You got your Tebow in my Lin: Even though the two stories have very little in common, ESPN couldn't stop themselves from trying to combine the forces of Linsanity and Tebowmania. Tebow was mentioned 22 times this week; 20 of those mentions involved Jeremy Lin. Thanks to ESPN, we now know what Lin thinks of Tebow (he's a fan), and what Tebow thinks of Lin (he's a fan, too).

The NFL has finally been dethroned: All it took was for its season to end. Yet even with the season over, ESPN still managed to talk about professional football for 40 minutes this week. Every talking point (Peyton Manning's future, whether Andrew Luck or Robert Griffin III will go No. 1 in the draft, where Randy Moss will end up) was speculative in nature. The only new news we heard about Peyton Manning was that the Colts hoped to keep him and that he may have had additional surgery on his neck a few months ago. ESPN essentially manufactured its own football storylines for the week.
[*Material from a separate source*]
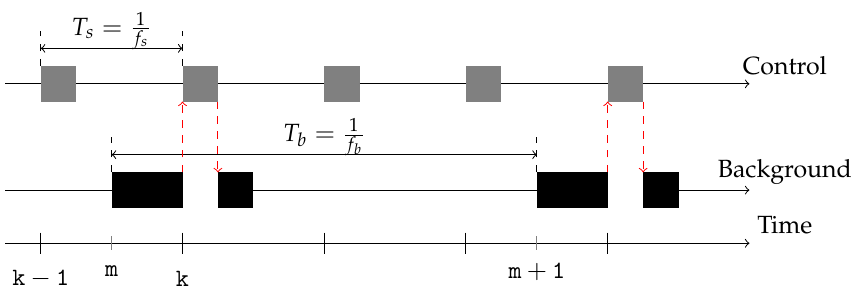
Figure 3. Time diagram showing the parallel run of the two EKF algorithm procedures. T s —control period time, T b —background procedure period.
ESPN likes golf when Tiger and Phil are involved: With both golfers in contention at Pebble Beach last weekend, SportsCenter spent more time than normal covering the sport. Sunday's show gave 9.5 minutes to Mickelson's come-from-behind victory, along with some analysis on why Tiger was unable to stay close to Phil for most of the round. ESPN also sent national reporter Colleen Dominguez to Pebble Beach for the duration of the tournament, where she produced several lengthy stories on Saturday and Sunday. Without Tiger or Phil, the tournament probably gets a minute of highlights. With them, it gets more coverage than baseball.

We have our first Mel Kiper sighting of 2012: The NFL draft guru and his partner, Todd McShay, gave us their top quarterback and wide receiver prospects—based, no doubt, on their extensive work in the Draft Lab. This is what the Draft Lab looks like. There are beakers. The draft is more than two months away.